PROBLEM TO WORK ON: Entries follow. Give back exactly the lines starting at the one containing "25: (556, 345, 0.70)" and ending at the one containing "49: (637, 11, 0.13)", and no other lines.
☆ ☆ ☆ ☆ ☆ ☆ ☆
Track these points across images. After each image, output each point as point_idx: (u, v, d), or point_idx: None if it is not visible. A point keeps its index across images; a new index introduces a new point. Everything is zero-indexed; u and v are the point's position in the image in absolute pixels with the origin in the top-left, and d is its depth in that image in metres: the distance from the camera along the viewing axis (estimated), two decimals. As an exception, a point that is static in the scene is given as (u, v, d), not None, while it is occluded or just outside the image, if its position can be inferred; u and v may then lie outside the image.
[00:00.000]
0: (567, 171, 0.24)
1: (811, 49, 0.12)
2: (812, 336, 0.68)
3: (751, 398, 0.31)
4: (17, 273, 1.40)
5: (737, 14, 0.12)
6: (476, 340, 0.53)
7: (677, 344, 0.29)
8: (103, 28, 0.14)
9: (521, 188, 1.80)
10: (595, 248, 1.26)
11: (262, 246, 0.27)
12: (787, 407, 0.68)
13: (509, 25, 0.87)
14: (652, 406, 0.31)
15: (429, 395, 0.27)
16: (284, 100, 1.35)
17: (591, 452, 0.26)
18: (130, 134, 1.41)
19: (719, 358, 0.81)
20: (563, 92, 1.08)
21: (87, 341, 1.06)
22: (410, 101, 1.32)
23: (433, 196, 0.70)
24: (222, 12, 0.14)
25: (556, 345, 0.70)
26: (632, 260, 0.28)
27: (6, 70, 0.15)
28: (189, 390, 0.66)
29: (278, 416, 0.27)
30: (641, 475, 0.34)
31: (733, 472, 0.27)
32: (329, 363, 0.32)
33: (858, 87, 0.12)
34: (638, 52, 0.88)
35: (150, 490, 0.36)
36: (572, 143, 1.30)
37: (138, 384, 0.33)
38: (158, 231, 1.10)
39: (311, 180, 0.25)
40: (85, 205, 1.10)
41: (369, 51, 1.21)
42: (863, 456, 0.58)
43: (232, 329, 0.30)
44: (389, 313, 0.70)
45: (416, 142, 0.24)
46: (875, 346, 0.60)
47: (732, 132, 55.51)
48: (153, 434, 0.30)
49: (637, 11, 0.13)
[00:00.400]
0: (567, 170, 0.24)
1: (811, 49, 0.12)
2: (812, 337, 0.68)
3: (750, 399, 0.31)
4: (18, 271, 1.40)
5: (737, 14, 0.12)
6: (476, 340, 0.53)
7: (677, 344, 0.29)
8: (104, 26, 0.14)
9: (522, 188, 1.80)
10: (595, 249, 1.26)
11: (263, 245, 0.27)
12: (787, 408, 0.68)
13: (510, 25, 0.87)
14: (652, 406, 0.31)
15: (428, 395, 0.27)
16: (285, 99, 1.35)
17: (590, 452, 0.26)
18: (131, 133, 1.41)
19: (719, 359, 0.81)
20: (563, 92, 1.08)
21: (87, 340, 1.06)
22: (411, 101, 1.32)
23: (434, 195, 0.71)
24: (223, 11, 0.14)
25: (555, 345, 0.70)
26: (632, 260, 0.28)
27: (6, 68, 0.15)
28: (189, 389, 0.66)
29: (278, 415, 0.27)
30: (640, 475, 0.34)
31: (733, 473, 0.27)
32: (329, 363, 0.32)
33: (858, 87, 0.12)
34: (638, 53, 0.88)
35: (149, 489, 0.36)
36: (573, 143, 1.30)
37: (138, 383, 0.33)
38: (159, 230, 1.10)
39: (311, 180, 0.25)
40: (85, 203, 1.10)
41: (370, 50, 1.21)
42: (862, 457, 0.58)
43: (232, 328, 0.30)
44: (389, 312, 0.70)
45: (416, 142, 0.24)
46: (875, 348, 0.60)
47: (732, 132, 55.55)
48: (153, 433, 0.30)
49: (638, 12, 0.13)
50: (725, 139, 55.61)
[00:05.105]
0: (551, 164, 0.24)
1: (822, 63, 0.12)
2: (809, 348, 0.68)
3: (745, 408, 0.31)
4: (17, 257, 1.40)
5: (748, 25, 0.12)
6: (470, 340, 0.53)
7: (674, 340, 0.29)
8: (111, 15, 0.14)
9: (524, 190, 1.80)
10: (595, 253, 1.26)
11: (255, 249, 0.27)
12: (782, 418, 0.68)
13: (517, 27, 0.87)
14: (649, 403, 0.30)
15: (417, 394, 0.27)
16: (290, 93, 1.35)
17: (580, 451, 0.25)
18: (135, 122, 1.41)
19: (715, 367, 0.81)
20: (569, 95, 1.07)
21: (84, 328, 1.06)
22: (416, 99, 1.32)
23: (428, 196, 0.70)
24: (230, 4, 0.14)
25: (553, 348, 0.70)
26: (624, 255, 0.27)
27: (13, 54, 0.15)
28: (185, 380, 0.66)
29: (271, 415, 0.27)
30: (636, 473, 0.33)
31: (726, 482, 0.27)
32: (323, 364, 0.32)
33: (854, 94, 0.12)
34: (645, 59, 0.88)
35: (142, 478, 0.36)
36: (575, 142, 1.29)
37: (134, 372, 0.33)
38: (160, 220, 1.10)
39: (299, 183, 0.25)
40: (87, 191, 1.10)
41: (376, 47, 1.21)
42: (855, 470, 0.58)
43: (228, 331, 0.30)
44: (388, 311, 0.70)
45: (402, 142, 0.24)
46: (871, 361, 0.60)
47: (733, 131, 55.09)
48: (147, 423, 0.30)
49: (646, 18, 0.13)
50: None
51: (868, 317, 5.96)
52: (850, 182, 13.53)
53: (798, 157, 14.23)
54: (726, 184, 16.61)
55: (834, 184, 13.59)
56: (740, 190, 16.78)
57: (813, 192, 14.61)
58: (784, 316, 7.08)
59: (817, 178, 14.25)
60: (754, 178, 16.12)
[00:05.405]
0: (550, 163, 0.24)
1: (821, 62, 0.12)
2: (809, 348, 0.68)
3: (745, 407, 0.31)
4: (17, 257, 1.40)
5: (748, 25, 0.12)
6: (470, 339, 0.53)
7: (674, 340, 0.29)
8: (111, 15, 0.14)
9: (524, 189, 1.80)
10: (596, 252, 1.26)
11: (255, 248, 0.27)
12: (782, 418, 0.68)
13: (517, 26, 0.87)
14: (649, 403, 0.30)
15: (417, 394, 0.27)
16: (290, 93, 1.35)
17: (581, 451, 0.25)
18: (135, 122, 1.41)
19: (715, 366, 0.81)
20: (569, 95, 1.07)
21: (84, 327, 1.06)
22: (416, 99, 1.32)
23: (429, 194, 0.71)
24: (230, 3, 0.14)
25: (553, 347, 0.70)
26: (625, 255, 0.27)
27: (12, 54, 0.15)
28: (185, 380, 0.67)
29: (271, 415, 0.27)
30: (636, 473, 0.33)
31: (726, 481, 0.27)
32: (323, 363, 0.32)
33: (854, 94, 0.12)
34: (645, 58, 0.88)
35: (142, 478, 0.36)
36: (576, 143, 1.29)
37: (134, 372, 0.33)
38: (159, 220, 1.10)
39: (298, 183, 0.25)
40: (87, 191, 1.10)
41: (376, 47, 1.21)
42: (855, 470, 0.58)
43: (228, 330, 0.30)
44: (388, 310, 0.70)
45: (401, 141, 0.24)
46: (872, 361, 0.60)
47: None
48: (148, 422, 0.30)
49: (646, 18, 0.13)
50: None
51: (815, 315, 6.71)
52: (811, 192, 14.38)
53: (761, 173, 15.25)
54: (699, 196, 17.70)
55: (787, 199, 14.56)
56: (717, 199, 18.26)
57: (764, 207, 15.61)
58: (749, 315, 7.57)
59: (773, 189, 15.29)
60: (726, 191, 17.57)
☆ ☆ ☆ ☆ ☆ ☆ ☆
OUTPUT:
25: (556, 345, 0.70)
26: (632, 260, 0.28)
27: (6, 70, 0.15)
28: (189, 390, 0.66)
29: (278, 416, 0.27)
30: (641, 475, 0.34)
31: (733, 472, 0.27)
32: (329, 363, 0.32)
33: (858, 87, 0.12)
34: (638, 52, 0.88)
35: (150, 490, 0.36)
36: (572, 143, 1.30)
37: (138, 384, 0.33)
38: (158, 231, 1.10)
39: (311, 180, 0.25)
40: (85, 205, 1.10)
41: (369, 51, 1.21)
42: (863, 456, 0.58)
43: (232, 329, 0.30)
44: (389, 313, 0.70)
45: (416, 142, 0.24)
46: (875, 346, 0.60)
47: (732, 132, 55.51)
48: (153, 434, 0.30)
49: (637, 11, 0.13)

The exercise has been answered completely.